Wenn nicht, wird das In-Ice-Radio-Array-Konzept für die Verwendung in IceCubes vorgeschlagenem Nachfolger IceCube-Gen2 erweitert, der über 200 Antennenstationen verfügt, die ein verbessertes optisches System umgeben. „IceCube kann Neutrinos bis zu etwa 10 Peta-Elektronen-Volt sehen. Mit der zusätzlichen Funkkomponente werden es jedoch bis zu Tausenden oder sogar Hunderttausenden sein “, sagt Vieregg, Hauptforscher von PUEO und RNO-G. Diese erweiterte energetische Reichweite macht nur 10 Prozent des Gesamtbudgets von IceCube-Gen2 aus, ein eindrucksvoller Hinweis auf die Kosteneffizienz der Funkerkennung.
Eine neuere Erkennungsstrategie sucht nach Radiowellen aus Schauern geladener Teilchen in der Luft und nicht nach Eis. Ersteres resultiert aus der Wechselwirkung von Neutrinos unter der Erde nahe der Oberfläche unseres Planeten: Unter den richtigen Bedingungen können diese erdentfernenden Neutrinos energiereiche Partikel erzeugen, die in die Atmosphäre entweichen und in ausgedehnte, radioemittierende Luftduschen zerfallen.
Dies ist die Strategie für das Giant Radio Array for Neutrino Detection (GRAND) – ein passender Name für ein Experiment von enormer Größe.
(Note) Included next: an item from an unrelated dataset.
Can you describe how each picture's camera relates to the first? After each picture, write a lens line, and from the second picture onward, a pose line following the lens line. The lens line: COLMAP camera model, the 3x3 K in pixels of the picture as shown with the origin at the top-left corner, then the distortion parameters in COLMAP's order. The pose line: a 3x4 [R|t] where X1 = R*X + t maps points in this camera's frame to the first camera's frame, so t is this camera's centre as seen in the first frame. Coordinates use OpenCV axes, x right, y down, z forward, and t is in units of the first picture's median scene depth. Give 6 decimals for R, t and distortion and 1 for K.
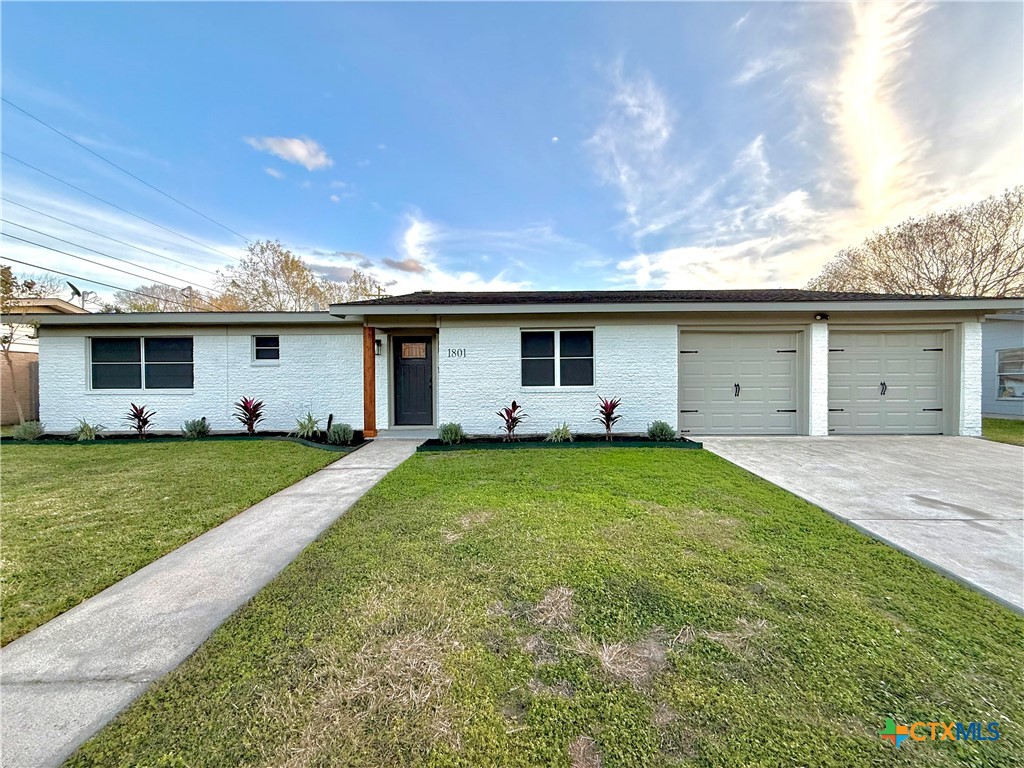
lens RADIAL K [[406.2, 0, 510.9], [0, 406.2, 386.4], [0, 0, 1]] dist [-0.000265, -0.000337]
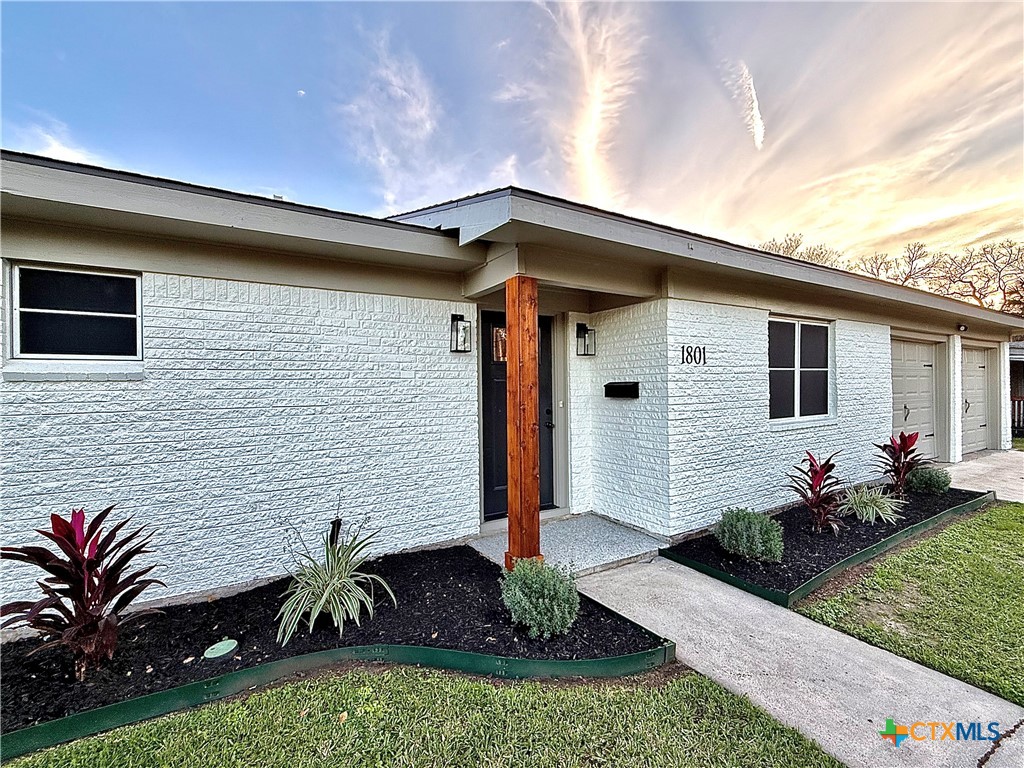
lens RADIAL K [[466.6, 0, 511.7], [0, 466.6, 356.8], [0, 0, 1]] dist [0.001627, 0.000077]
pose [[0.842510, 0.030921, 0.537792, -0.516707], [0.013327, 0.996849, -0.078194, -0.035681], [-0.538516, 0.073047, 0.839443, 0.570044]]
Die internationale GRAND-Zusammenarbeit, die von Institutionen in Frankreich, China, den Niederlanden und Brasilien organisiert und finanziert wird, hofft, die Ursprünge der kosmischen Strahlung mit ultrahoher Energie mit einem ehrgeizigen Vorschlag für ein 200.000 Quadratkilometer großes Radio-Array (dh ein Array von etwa 200.000 Quadratkilometern) zu entdecken die Größe von Nebraska).
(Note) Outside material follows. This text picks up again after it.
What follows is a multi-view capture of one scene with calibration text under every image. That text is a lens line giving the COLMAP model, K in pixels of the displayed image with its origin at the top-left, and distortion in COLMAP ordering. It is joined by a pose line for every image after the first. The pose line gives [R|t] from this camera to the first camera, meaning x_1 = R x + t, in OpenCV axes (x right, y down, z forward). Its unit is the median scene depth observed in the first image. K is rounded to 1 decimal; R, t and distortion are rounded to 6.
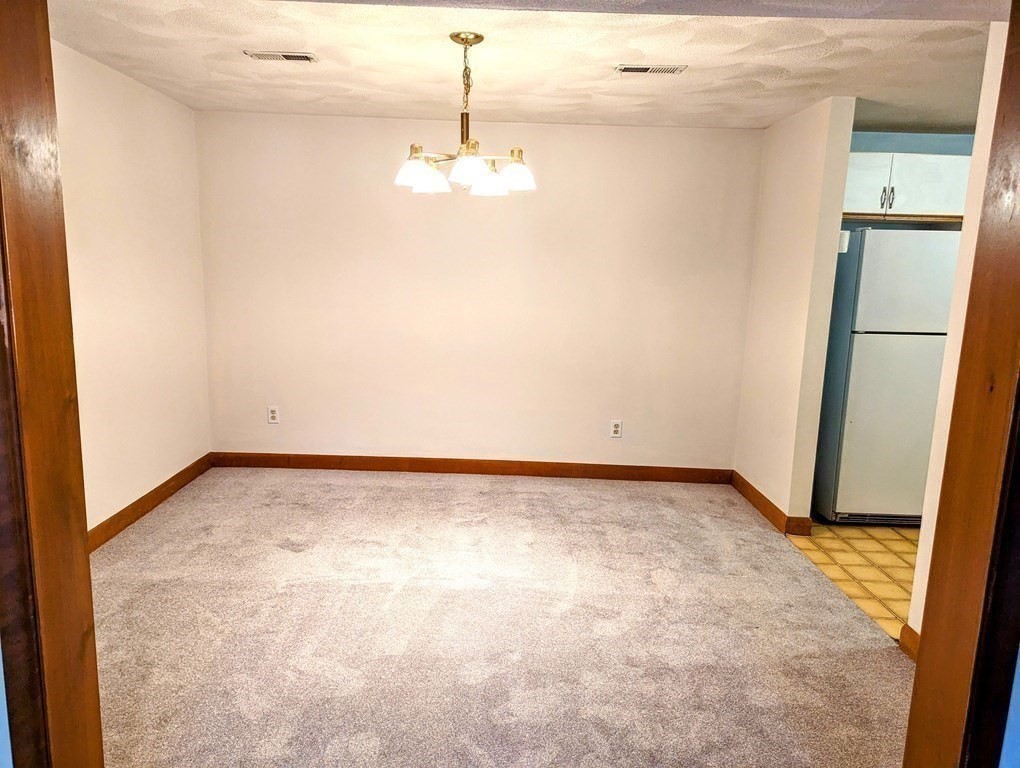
lens RADIAL K [[710.0, 0, 497.5], [0, 710.0, 387.3], [0, 0, 1]] dist [0.070177, -0.068163]
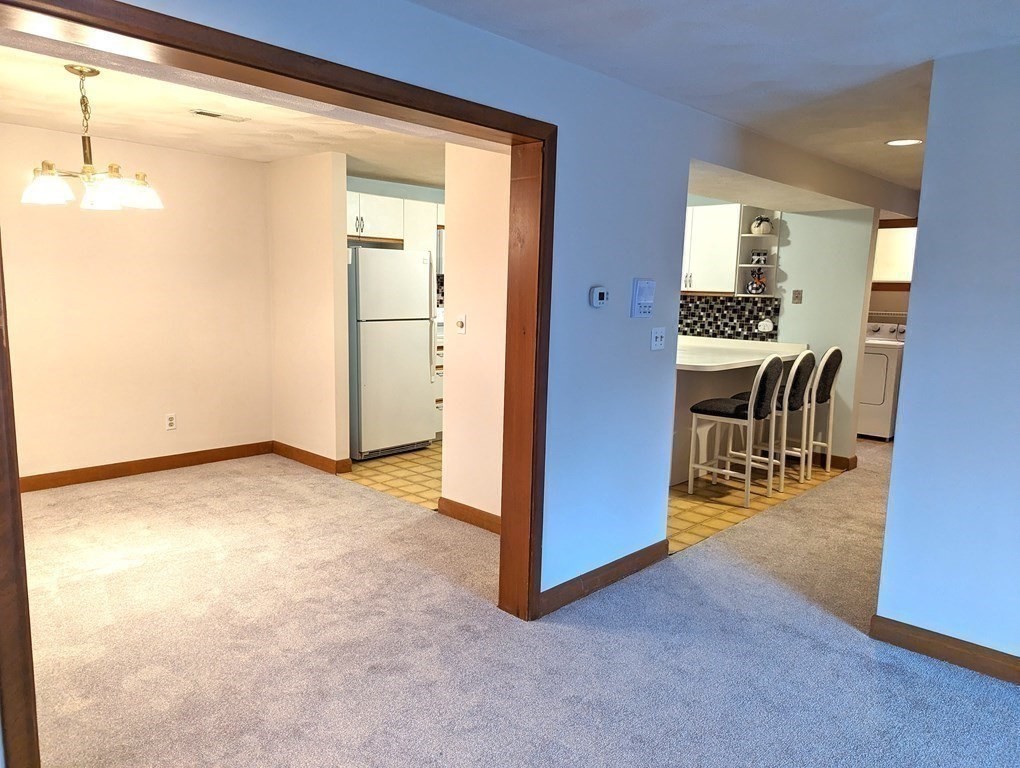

„Die Idee ist, nicht ein monolithisches Array, sondern 20 Arrays mit jeweils 10.000 Antennen zu bauen“, sagt Mauricio Bustamante, Astrophysiker an der Universität Kopenhagen, der den Vorschlag für GRAND mitverfasst hat. Die Standorte dieser Arrays sind wichtig, erklärt er, da sie sich in „funkstillen“ Bereichen befinden müssen – weit entfernt von künstlichen Quellen mit erheblicher Funkemission. Bis heute hat GRAND einige abgelegene Orte im zentralasiatischen Tian Shan-Gebirge identifiziert und plant, nach weiteren Standorten auf der ganzen Welt Ausschau zu halten.
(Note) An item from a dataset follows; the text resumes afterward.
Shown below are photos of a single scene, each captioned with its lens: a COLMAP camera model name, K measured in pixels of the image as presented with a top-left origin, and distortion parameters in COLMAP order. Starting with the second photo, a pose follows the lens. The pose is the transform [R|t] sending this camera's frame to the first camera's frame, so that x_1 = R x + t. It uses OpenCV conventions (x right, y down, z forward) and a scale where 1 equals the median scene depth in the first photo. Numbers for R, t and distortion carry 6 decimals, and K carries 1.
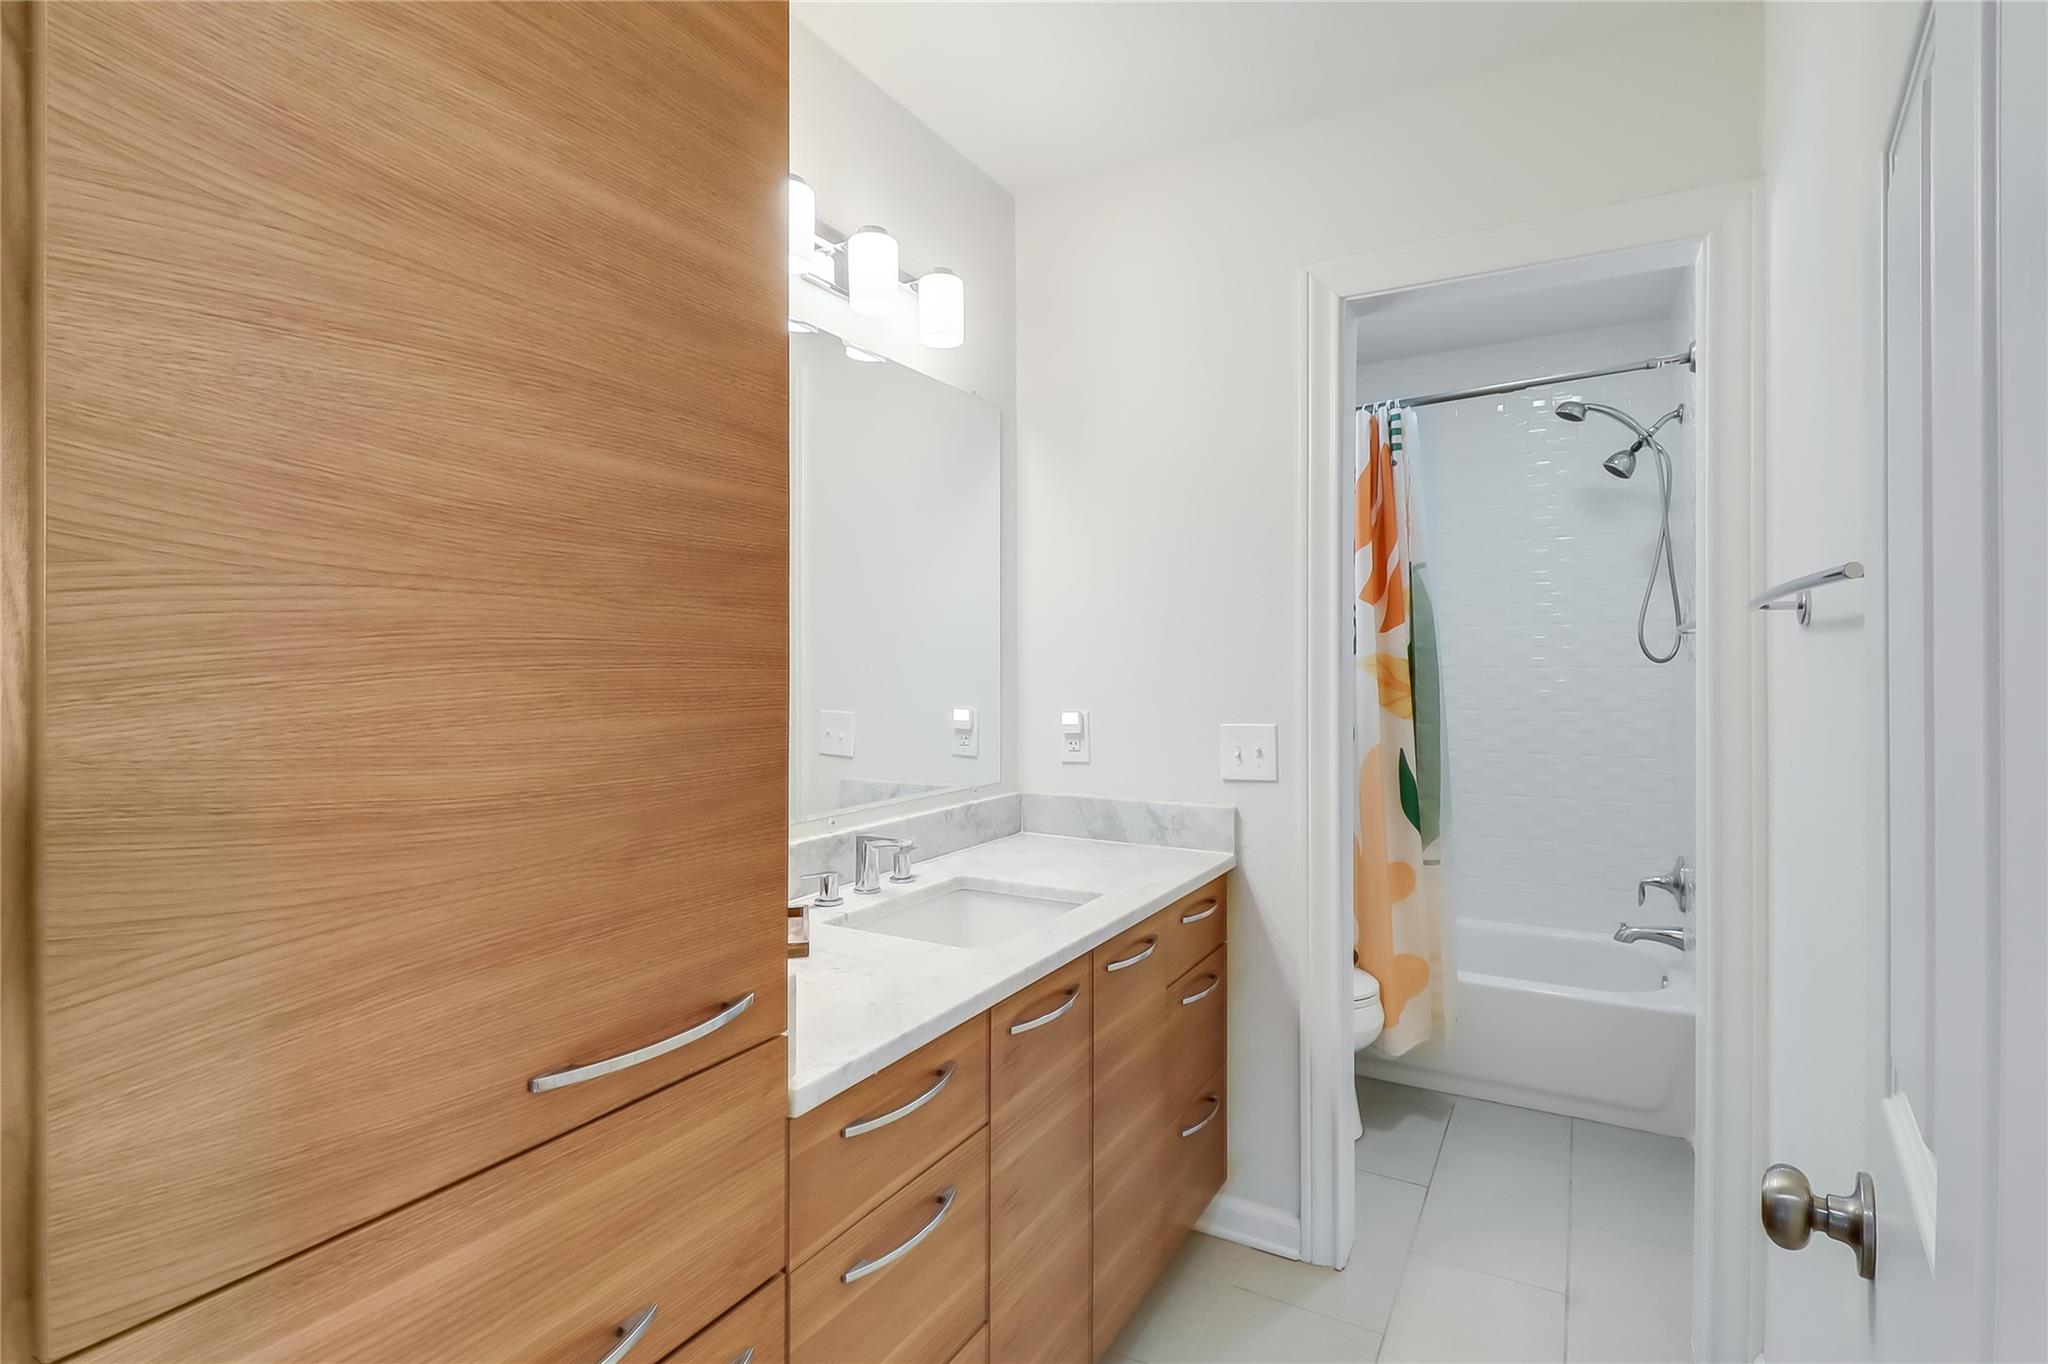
lens RADIAL K [[975.5, 0, 1019.3], [0, 975.5, 672.2], [0, 0, 1]] dist [0.009418, -0.003835]
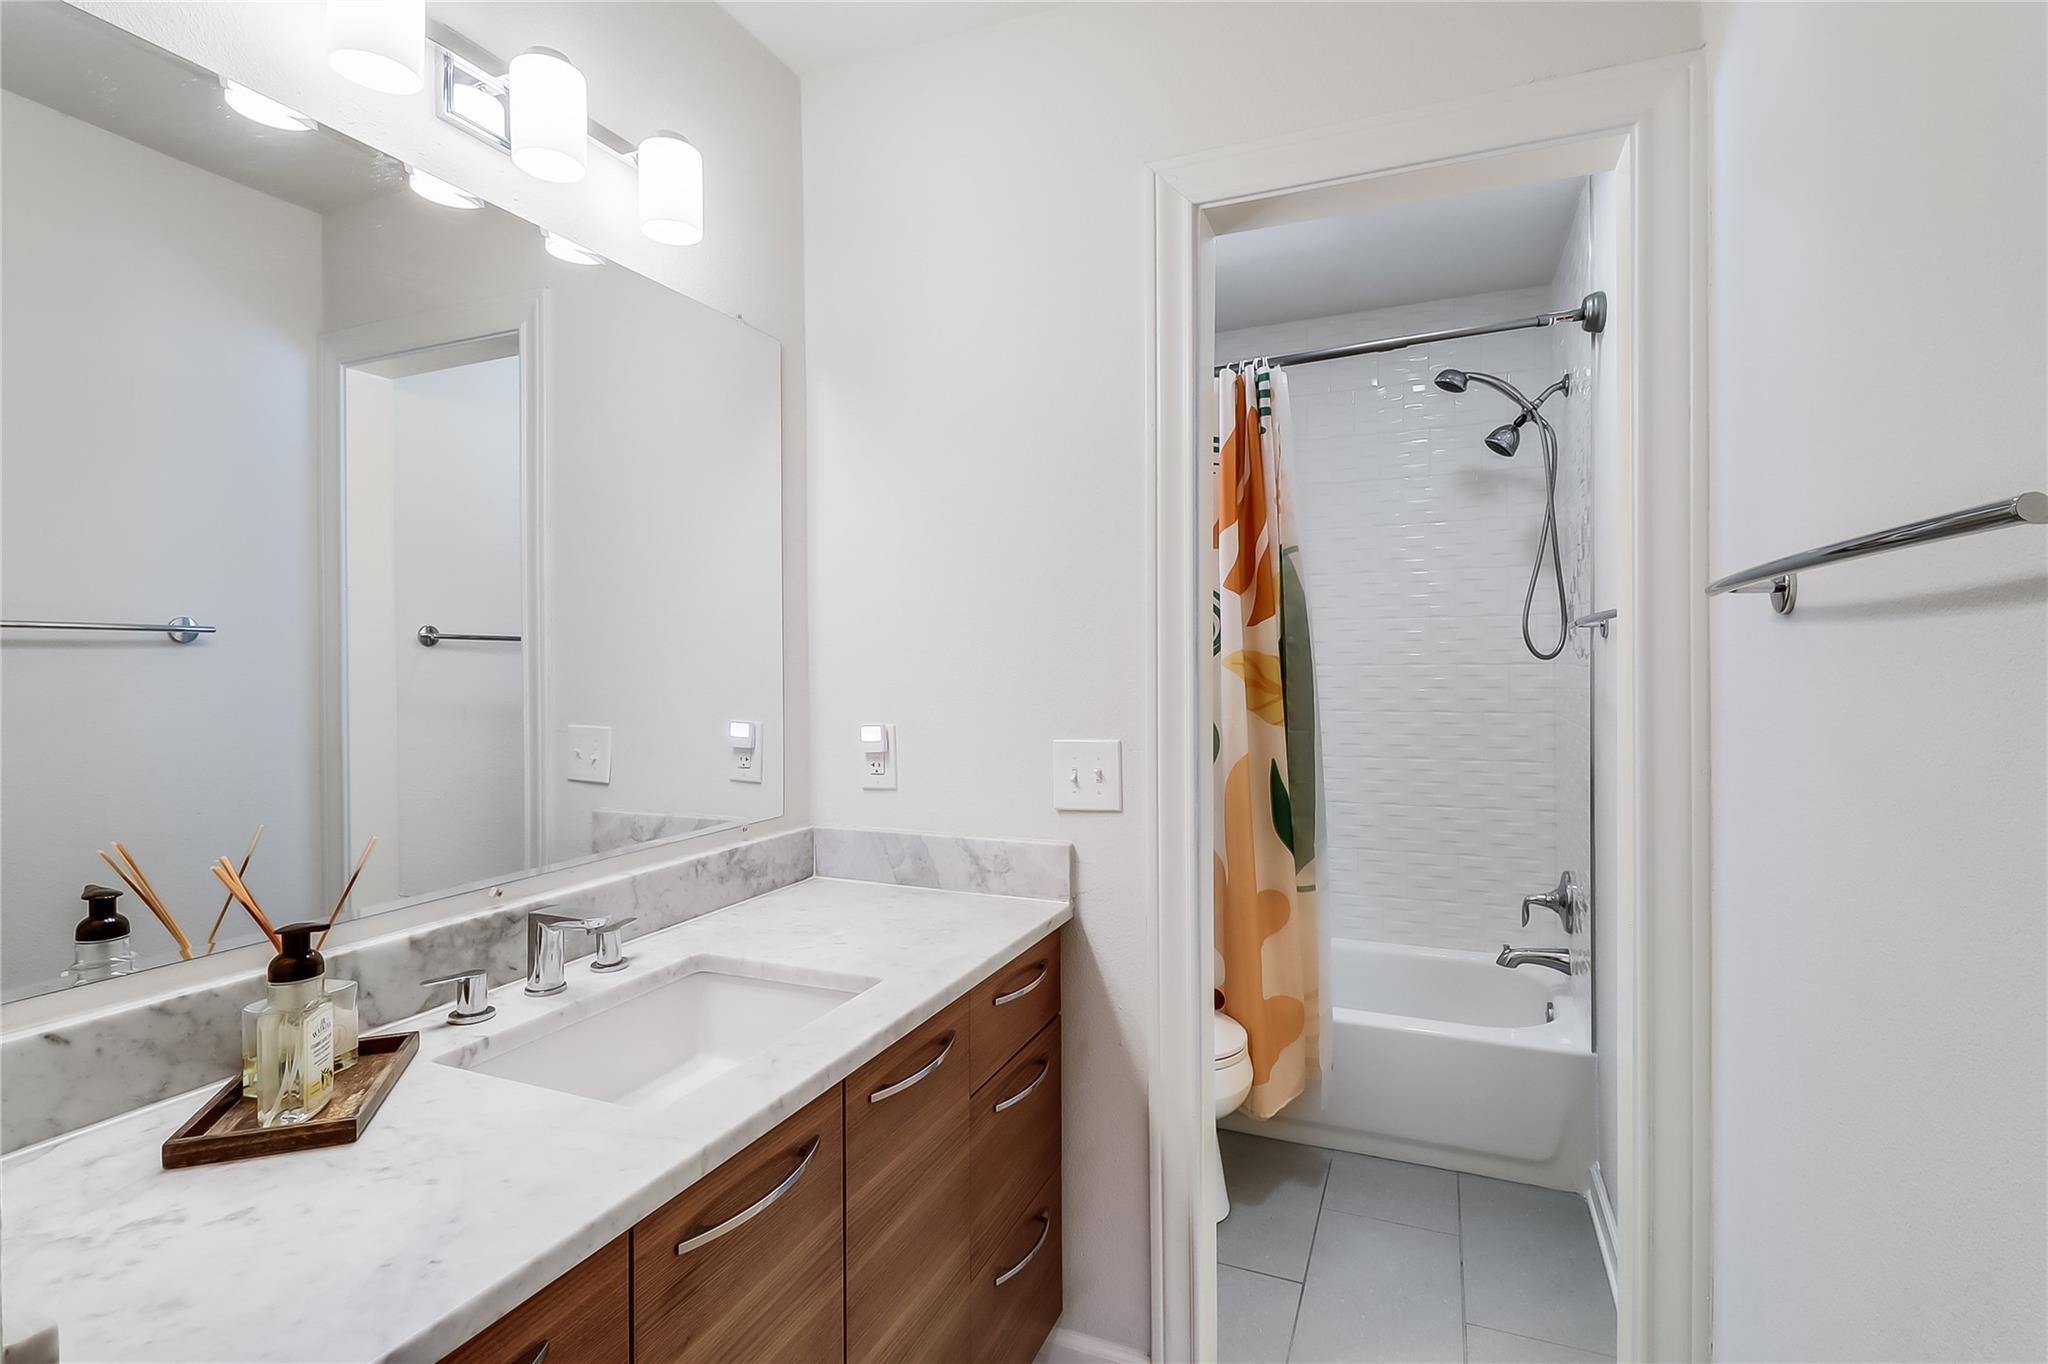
lens RADIAL K [[975.5, 0, 1026.5], [0, 975.5, 672.0], [0, 0, 1]] dist [0.009418, -0.003835]
pose [[0.992418, -0.006005, 0.122763, 0.077720], [0.005489, 0.999975, 0.004539, -0.005916], [-0.122788, -0.003831, 0.992426, 0.188277]]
Mit einer Vielzahl von Radioexperimenten der nächsten Generation auf dem Weg schwirrt die Astrophysik-Community vor Ideen darüber, was die Zukunft bringen könnte, nachdem endlich einer der energischsten und schwer fassbarsten Boten der Natur gefunden wurde. „Ich freue mich sehr auf die Entdeckung des ersten ultrahochenergetischen Neutrinos“, sagt Wissel. “Ich bin nicht sicher, welches Experiment es zuerst tun wird, aber es wird ein neues Fenster zum Universum mit viel Entdeckungspotential öffnen.”
Und für Wissenschaftler, die mit der Geschichte des Feldes vertraut sind, ist die Erforschung neuer kosmischer Grenzen eine Ode an die Vergangenheit: Die Physik blühte im 20. Jahrhundert auf, indem sie untersuchte, welche Teilchen vom Himmel kamen. “Es ist eine natürliche Wendung der Ereignisse, dass wir wieder zu kosmischen Beschleunigern zurückkehren, wenn wir mehr herausfinden wollen, als unsere eigenen Maschinen uns sagen können”, sagt Bustamante. “Das ist der ganze Zweck, die energiereichsten Teilchen unseres Universums zu untersuchen.”